The town of Barzanò

"We find ourselves in the heart of Brianza, in places with the most varied and pleasant landscapes. The land that stands before us and awakens our desire to reach it as closely as possible is Barzanò, a village with a quite ancient history [...] Barzanò is located at the foot and partly on the slope of a gentle hill, which sees quite close to the east the other vine-covered hill of Sirtori, which stretches and proceeds like a camel's back all the way to the majestic San Genesio. A circular plain, populated with farmhouses, adorned with lakes and well-cultivated fields, dotted with cottages, small palaces, and churches, unfolds to the north. As the view rises from the valley floor, it runs westward through the sublime peaks of the mountains all the way to the glaciers of Savoy. Within the village, the ruins of an ancient castle, which was destroyed in 1222, can be seen [...]".

This is a description of the gentle and lush landscape of Brianza by Ignazio Cantù, a profound connoisseur of this region and the author of a genuine tourist guide to the territory and its beauties, published in 1837. Even today, for those who arrive here along the main road leading to Lake Como, the town is nestled among the hills and dominated by the little hill where the castle once stood, and where a significant part of the historical and artistic heritage is still preserved, including the Canonica of San Salvatore and the noble villas. Castrum Barzanorum is described in historical sources as a large, fortified village with double walls, towers, drawbridges, and inside it had houses, fields, mills, and everything necessary for self-sufficiency in case of a siege.
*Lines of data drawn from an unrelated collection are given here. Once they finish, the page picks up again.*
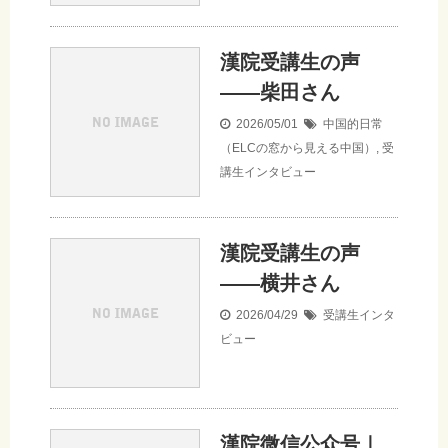
漢院受講生の声
——柴田さん
2026/05/01
中国的日常
（ELCの窓から見える中国）
,
受
講生インタビュー
漢院受講生の声
——横井さん
2026/04/29
受講生インタ
ビュー
漢院微信公众号｜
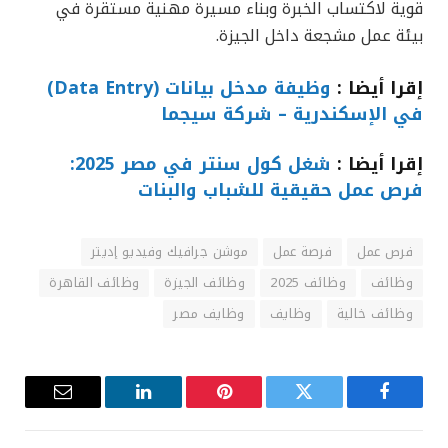
قوية لاكتساب الخبرة وبناء مسيرة مهنية مستقرة في
بيئة عمل مشجعة داخل الجيزة.
إقرا أيضا :
وظيفة مدخل بيانات (Data Entry)
في الإسكندرية – شركة سيجما
إقرا أيضا :
شغل كول سنتر في مصر 2025:
فرص عمل حقيقية للشباب والبنات
فرص عمل
فرصة عمل
موشن جرافيك وفيديو إديتر
وظائف
وظائف 2025
وظائف الجيزة
وظائف القاهرة
وظائف خالية
وظايف
وظايف مصر
فيسبوك
تويتر
بينتيريست
لينكدإن
البريد
الإلكترون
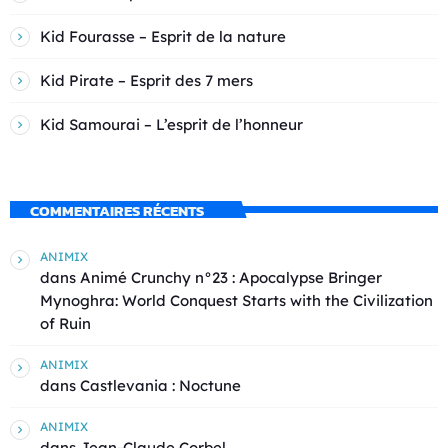
Kid Fourasse – Esprit de la nature
Kid Pirate – Esprit des 7 mers
Kid Samourai – L’esprit de l’honneur
COMMENTAIRES RÉCENTS
ANIMIX
dans
Animé Crunchy n°23 : Apocalypse Bringer
Mynoghra: World Conquest Starts with the Civilization
of Ruin
ANIMIX
dans
Castlevania : Noctune
ANIMIX
dans
Jean-Claude Corbel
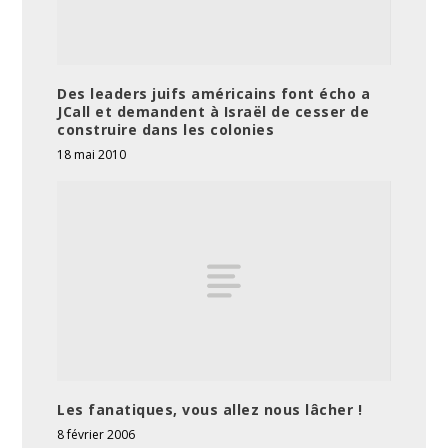
Des leaders juifs américains font écho a
JCall et demandent à Israël de cesser de
construire dans les colonies
18 mai 2010
Les fanatiques, vous allez nous lâcher !
8 février 2006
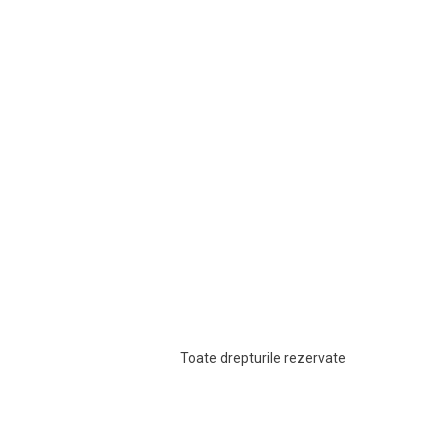
Toate drepturile rezervate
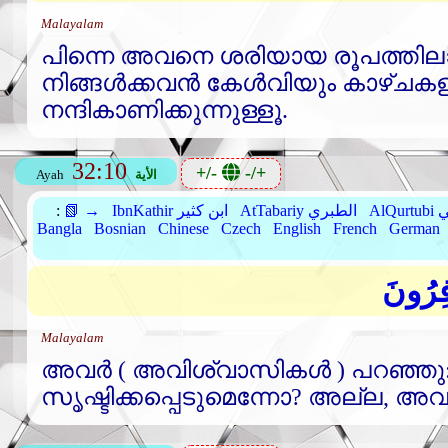
Malayalam
പിന്നെ അവനെ ശരിയായ രൂപത്തിലാ
നിങ്ങള്‍ക്കവന്‍ കേള്‍വിയും കാഴ്ചകള
നന്ദികാണിക്കുന്നുള്ളൂ.
32:10
+/-
-/+
الأية
Ayah
بي
AtTabariy الطبري
IbnKathir ابن كثير
📗 →
:
Bangla
Bosnian
Chinese
Czech
English
French
German
افِرُونَ
Malayalam
അവര്‍ ( അവിശ്വാസികള്‍ ) പറഞ്ഞു:
സൃഷ്ടിക്കപ്പെടുമെന്നോ? അല്ല, അവര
The importance of Castrum Barzanorum is attested by a document dated October 4, 1015, in which the German Emperor Henry II donates the castle and all its appurtenances to the Bishop of Como, Alberico. This act involved taking the property away from the brothers Ugo and Berengario as a punishment for their opposition to the emperor's rise to power as King of Italy.

Today, only few traces of the castle are visible: the remains of a tower in the garden of the nearby Villa Nava, the base of a second tower hidden beneath the plaster of Villa Paladini, the archaeological recovery of a section of the castle's boundary wall, now marked in the pavement of the courtyard of the San Salvatore Canonical and the evocative toponym of Via Castello that runs along the hill.